● **Exercise passage**:
This is the list of proposed tasks. It is to be extended. You can propose more tasks.
You can also find the previous lists here:

2022/2023: #42194
2021/2022: #29601
2020/2021: #15065
2019/2020: https://gist.github.com/alexey-milovidov/4251f71275f169d8fd0867e2051715e9
2018/2019: https://gist.github.com/alexey-milovidov/6735d193762cab1ad3b6e6af643e3a43
2017/2018: https://gist.github.com/alexey-milovidov/26cc3862eb87e52869b9dac64ab99156

The tasks should be:

  • not too hard (doable within about a month) but usually not less than a week;
  • not alter some core components of the system;
  • mostly isolated, does not require full knowledge of the system;
  • somewhat interesting to implement or have some point of research;
  • not in the critical path of our roadmap (ok to be thrown away after a year);
  • most of them are for C++ developers, but there should also be tasks for frontend developers or tools/research that only require Go/Python/whatever;
  • some tasks should allow teamwork;
  • cover various skills, e.g., system programming, algorithm knowledge, etc...

Copy-on-Write and Backup disks

@yulikdaniel

#42155
#42154

Check IDisk and how various disk types are implemented.

With the backup-disk it will be possible to quickly attach a backup for read-only access without fully restoring it (without copying the data). As an example, it can be used for quickly attaching example datasets (although it is already possible, see https://github.com/ClickHouse/web-tables-demo).

With COW disks, you can turn a read-only disk to read/write, but lazily - the data will be instantly accessible, but the changes will be written on demand.

Optimization of vector indices with Intel AMX and GPU

@omgronny

This is for those who are interested in low-level code and SIMD CPU instructions.

Here is the main task: #48831

For example, partitionByHyperplanes needs to calculate many scalar products - and this is exactly the same as the multiplication of a vector to a matrix.

Intel AMX - an instruction set to accelerate matrix products. And this operation is needed for vector quantization.

If you have highly-dimensional vectors and you need to do an approximate search of nearest neighbors, there is a question - how to make the vectors smaller or rougher to make the search faster but without a large drop in quality?

Integration of ClickHouse with AWS Lambda

Available

This is a pretty straightforward task if you aren't afraid to read AWS docs.

Implement a mode (app) for the clickhouse binary that will listen to events according to the AWS Lambda API, run the corresponding queries, and output the result. This app is similar to clickhouse-local.

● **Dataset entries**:

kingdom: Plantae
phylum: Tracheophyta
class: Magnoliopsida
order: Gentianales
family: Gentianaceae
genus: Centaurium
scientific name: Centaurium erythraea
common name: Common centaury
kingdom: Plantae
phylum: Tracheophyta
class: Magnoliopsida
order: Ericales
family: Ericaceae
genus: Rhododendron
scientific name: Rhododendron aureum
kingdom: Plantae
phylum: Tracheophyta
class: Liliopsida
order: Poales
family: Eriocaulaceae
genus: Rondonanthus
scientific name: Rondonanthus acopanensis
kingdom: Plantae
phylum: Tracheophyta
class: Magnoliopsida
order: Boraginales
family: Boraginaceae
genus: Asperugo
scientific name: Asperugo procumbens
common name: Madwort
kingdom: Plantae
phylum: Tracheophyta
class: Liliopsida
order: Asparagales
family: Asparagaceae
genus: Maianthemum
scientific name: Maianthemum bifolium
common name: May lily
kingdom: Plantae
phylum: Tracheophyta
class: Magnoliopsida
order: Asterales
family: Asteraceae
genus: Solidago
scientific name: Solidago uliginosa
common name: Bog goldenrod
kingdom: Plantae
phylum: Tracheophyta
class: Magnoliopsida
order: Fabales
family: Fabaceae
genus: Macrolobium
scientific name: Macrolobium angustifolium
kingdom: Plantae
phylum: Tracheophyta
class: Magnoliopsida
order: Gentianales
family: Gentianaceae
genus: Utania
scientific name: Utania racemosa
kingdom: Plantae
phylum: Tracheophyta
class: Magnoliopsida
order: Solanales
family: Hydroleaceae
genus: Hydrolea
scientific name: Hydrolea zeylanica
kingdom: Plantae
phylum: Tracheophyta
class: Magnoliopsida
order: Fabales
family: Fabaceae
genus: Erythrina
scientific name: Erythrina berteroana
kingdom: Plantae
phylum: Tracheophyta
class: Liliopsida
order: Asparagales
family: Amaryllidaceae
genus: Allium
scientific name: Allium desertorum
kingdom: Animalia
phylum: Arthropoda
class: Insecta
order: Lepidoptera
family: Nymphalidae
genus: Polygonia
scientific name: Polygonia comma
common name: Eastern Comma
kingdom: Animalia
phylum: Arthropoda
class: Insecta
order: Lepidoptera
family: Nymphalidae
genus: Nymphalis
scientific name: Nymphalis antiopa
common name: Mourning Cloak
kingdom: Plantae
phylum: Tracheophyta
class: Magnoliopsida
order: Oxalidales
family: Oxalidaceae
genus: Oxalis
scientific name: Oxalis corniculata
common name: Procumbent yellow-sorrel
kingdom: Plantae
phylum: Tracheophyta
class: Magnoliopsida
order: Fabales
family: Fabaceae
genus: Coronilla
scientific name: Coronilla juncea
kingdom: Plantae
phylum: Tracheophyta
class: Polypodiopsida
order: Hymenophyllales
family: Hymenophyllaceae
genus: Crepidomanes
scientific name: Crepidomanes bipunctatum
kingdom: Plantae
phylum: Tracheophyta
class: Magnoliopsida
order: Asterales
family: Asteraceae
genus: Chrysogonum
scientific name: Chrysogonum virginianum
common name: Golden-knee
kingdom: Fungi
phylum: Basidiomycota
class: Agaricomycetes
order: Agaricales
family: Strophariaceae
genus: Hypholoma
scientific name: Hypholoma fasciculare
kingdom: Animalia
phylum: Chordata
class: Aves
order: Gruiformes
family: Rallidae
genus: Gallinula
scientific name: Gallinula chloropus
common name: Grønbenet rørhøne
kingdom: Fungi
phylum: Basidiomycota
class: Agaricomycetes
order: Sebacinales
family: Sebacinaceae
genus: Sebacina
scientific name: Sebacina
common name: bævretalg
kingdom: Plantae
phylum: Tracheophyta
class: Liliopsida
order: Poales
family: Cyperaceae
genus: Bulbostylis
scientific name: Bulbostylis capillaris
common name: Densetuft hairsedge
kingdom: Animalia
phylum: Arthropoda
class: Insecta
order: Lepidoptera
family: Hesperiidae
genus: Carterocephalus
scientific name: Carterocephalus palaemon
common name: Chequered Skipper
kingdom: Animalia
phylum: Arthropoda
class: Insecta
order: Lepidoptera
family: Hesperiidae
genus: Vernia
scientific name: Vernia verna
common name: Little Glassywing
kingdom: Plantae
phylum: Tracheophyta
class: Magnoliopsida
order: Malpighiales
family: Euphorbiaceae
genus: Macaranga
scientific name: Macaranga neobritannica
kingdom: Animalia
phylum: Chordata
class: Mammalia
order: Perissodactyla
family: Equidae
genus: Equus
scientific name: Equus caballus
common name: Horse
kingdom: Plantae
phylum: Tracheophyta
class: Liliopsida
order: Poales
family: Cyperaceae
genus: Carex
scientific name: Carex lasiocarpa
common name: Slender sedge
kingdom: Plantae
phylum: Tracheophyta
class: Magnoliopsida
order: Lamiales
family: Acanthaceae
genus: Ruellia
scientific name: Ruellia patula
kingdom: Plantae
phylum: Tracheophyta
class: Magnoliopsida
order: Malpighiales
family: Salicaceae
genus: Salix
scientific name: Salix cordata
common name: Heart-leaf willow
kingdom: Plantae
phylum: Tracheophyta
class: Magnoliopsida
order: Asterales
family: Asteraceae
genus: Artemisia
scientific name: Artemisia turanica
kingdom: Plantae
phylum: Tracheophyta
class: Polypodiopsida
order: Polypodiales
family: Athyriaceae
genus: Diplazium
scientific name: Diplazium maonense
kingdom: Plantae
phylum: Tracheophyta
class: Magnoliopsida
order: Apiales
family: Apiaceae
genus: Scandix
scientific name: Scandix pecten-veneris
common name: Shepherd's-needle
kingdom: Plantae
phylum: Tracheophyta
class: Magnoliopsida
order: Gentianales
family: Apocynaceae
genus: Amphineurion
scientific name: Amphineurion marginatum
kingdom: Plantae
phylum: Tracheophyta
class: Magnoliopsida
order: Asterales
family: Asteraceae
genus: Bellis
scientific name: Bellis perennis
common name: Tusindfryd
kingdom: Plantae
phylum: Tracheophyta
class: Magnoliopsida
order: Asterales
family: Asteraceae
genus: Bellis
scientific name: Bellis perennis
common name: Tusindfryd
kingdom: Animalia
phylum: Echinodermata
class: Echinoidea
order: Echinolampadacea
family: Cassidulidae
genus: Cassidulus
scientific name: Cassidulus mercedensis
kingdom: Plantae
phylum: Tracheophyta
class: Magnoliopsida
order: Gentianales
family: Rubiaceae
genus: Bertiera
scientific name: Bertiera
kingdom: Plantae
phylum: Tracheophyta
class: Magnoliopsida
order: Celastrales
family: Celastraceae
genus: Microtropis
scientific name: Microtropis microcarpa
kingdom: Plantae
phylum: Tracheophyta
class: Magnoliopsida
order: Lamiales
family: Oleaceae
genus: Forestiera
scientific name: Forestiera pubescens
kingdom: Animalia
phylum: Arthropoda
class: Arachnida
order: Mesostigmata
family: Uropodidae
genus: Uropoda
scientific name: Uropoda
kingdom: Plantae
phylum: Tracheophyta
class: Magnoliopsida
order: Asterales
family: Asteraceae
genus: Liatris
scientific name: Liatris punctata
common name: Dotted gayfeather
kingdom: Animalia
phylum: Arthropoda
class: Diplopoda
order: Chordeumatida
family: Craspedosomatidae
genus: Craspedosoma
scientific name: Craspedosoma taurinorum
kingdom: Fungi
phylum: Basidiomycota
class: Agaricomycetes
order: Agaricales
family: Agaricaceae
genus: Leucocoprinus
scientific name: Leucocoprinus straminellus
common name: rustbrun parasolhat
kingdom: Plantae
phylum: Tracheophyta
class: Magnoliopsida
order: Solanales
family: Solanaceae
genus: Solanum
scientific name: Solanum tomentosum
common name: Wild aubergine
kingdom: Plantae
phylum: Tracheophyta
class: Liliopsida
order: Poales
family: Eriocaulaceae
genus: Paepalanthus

● **What the task requires**:
Answer from the list of proposed tasks:
(a) Within about how much time should a task be doable?
(b) Which instruction set accelerates matrix products?
(c) Which app is the AWS Lambda mode similar to?
None of these lines has any bearing on the work.

● **Answer for this exercise**:
(a) About a month
(b) Intel AMX
(c) clickhouse-local